▸ Work request
The data below should be printed in full, exactly, and without any of its images.
───── Source material
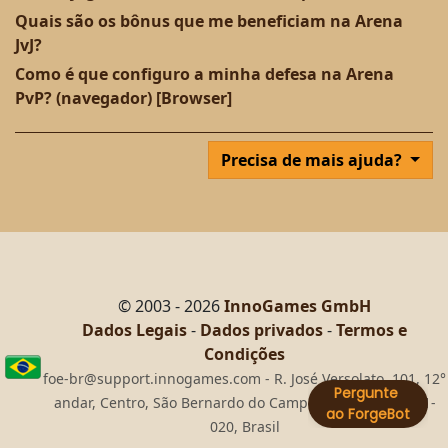
Quais são os bônus que me beneficiam na Arena
JvJ?
Como é que configuro a minha defesa na Arena
PvP? (navegador) [Browser]
Precisa de mais ajuda?
© 2003 - 2026
InnoGames GmbH
Dados Legais
-
Dados privados
-
Termos e
Condições
foe-br@support.innogames.com - R. José Versolato, 101, 12°
andar, Centro, São Bernardo do Campo/SP, CEP n° 09751-
020, Brasil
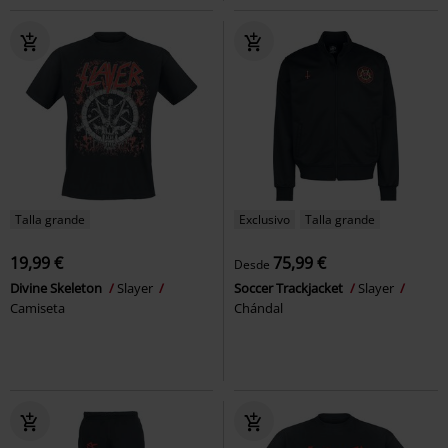
Talla grande
Exclusivo
Talla grande
19,99 €
75,99 €
Desde
Divine Skeleton
Slayer
Soccer Trackjacket
Slayer
Camiseta
Chándal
──────────
▸ Output of the exercise
Quais são os bônus que me beneficiam na Arena
JvJ?
Como é que configuro a minha defesa na Arena
PvP? (navegador) [Browser]
Precisa de mais ajuda?
© 2003 - 2026
InnoGames GmbH
Dados Legais
-
Dados privados
-
Termos e
Condições
foe-br@support.innogames.com - R. José Versolato, 101, 12°
andar, Centro, São Bernardo do Campo/SP, CEP n° 09751-
020, Brasil
Talla grande
Exclusivo
Talla grande
19,99 €
75,99 €
Desde
Divine Skeleton
Slayer
Soccer Trackjacket
Slayer
Camiseta
Chándal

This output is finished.